I found a delicious sounding recipe for a Mediterranean meatball sauce on eatthelove.com, so that was my little inspo for this recipe!
This recipe is….
seemingly complicated (trust me it isnt!), but many of the ingredients can be easily found in your pantry or fridge
Mediterranean Meatballs w/ Spiced Rice
By: Taavi Elizabeth Serves: 3-4 (generous servings)
- 2 tsp olive oil
- 2 minced garlic cloves
- 1/2 diced shallot
- 1/2 diced portobello mushroom cap
- 1 pkg vegan ground beef (approx. 12 oz)
- 3 tbsp tomato paste
- 1 flax egg (1.5 tbsp flaxseed meal + 3 tbsp water)
- 2 tsp harissa paste
- 1 tsp minced fresh sage
- 1/4 cup fresh parsley
- 1 tsp ground paprika, cumin, ginger, & coriander
- 2 tbsp brown rice flour (or flour of choice)
- 3 tbsp vegetable broth
- 2 tbsp olive oil
- 1/2 diced shallot
- 3 minced garlic cloves
- 3 heaping tbsp tomato paste
- Pinch saffron
- 2 cinnamon sticks
- Salt & Pepper
- 1 tsp organic corn starch
- 1 1/2 cups short grain brown rice*
- 1 1/2 cups vegetable broth + 1 1/2 cups water
- 1 cinnamon stick
- 2 bay leaves
- 1/4 cup golden raisins*
- Start by cooking your rice. Stir together all ingredients, except raisins, in a rice cooker (or follow stovetop ingredients), cook according to rice cooker directions.
- While rice is cooking, prepare meatballs. In a large skillet saute shallots and garlic in oil for 2-3 min. Add in mushrooms. Sprinkle with a bit of salt. Saute until onions are fragrant and translucent. Transfer to a large mixing bowl.

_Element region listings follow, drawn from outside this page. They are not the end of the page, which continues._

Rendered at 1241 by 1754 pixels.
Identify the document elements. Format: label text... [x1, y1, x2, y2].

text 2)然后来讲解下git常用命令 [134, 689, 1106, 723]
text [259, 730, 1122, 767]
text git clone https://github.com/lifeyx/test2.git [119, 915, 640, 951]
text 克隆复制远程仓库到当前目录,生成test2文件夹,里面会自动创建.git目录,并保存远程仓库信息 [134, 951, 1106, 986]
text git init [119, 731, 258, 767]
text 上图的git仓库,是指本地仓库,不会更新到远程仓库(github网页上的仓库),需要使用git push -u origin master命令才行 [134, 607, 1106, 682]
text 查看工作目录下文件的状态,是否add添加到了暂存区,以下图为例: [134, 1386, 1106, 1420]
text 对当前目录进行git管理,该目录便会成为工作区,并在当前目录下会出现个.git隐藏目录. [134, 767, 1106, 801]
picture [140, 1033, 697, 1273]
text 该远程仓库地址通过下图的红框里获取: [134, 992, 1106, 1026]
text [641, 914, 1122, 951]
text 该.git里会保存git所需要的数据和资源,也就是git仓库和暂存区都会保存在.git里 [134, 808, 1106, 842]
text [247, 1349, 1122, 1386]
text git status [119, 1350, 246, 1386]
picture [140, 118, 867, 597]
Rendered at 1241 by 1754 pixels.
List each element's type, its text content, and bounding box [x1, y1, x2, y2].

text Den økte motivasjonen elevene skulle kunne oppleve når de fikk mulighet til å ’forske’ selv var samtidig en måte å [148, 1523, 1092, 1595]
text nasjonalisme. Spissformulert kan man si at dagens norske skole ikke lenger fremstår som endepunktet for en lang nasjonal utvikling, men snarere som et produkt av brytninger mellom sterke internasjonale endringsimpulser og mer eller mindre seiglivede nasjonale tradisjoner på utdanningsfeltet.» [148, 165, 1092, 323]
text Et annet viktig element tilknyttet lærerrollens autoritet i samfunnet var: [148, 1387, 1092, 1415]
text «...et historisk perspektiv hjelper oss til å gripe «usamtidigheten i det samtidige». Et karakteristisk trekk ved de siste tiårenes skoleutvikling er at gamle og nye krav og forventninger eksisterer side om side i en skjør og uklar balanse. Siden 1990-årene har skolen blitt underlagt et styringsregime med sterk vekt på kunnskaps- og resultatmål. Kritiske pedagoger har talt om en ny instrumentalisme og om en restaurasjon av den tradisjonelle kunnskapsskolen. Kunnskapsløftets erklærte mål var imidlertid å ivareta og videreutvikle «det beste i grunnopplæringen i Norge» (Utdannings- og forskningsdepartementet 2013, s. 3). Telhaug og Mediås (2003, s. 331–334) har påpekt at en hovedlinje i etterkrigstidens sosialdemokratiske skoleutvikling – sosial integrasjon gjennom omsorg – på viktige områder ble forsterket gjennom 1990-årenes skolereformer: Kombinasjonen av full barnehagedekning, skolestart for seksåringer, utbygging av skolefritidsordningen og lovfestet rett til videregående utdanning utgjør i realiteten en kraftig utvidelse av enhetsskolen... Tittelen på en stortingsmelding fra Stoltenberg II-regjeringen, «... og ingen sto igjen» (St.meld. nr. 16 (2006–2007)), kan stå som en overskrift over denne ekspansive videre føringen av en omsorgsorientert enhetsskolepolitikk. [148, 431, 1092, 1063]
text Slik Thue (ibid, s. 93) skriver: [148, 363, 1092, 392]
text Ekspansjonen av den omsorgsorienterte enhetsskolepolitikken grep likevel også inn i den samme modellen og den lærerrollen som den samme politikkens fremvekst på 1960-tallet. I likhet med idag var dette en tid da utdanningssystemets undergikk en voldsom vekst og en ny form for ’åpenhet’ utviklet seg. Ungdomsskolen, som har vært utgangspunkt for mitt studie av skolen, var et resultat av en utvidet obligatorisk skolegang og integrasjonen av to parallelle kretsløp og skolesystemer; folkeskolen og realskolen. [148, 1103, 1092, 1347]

- In the mixing bowl also add vegan ground beef, tomato paste, and flax egg. Stir generously. Add in flour and knead mixture a bit with hands, so it’s easier to form later. Add in rest of meatball ingredients. Use your hands again to work the mixture.
- Taking about 2 tbsp of mixture, form into balls and set aside.
- In a large skillet, heat up 2 tbsp olive oil until shimmering. Saute shallots and garlic until fragrant and translucent. Stir in tomato sauce, a pinch of saffron (crumbled with fingertips), and cinnamon sticks. Season with salt and pepper to taste.
- Quickly make a cornstarch slurry by mixing cornstarch with a bit of water until its the consistency of milk. Pour into the pan along with vegetable broth. Bring to a simmer.
- While sauce is coming to a simmer, coat a bottom of a skillet with a thin layer of oil. Cook meatballs until golden brown. Once browned, carefully spoon into simmering sauce. Cover and cook for 10-12 min until meatballs are tender.
- Remove cinnamon sticks and bay leaves before serving rice. Plump the raisins by pouring boiling water over them in a small bowl. Set aside for 2 min. Drain. Mix cooked rice with golden raisins. Serve meatballs and sauce with rice. Garnish with chopped parsley! Enjoy.
*You can also use pearled couscous or regular couscous instead or rice!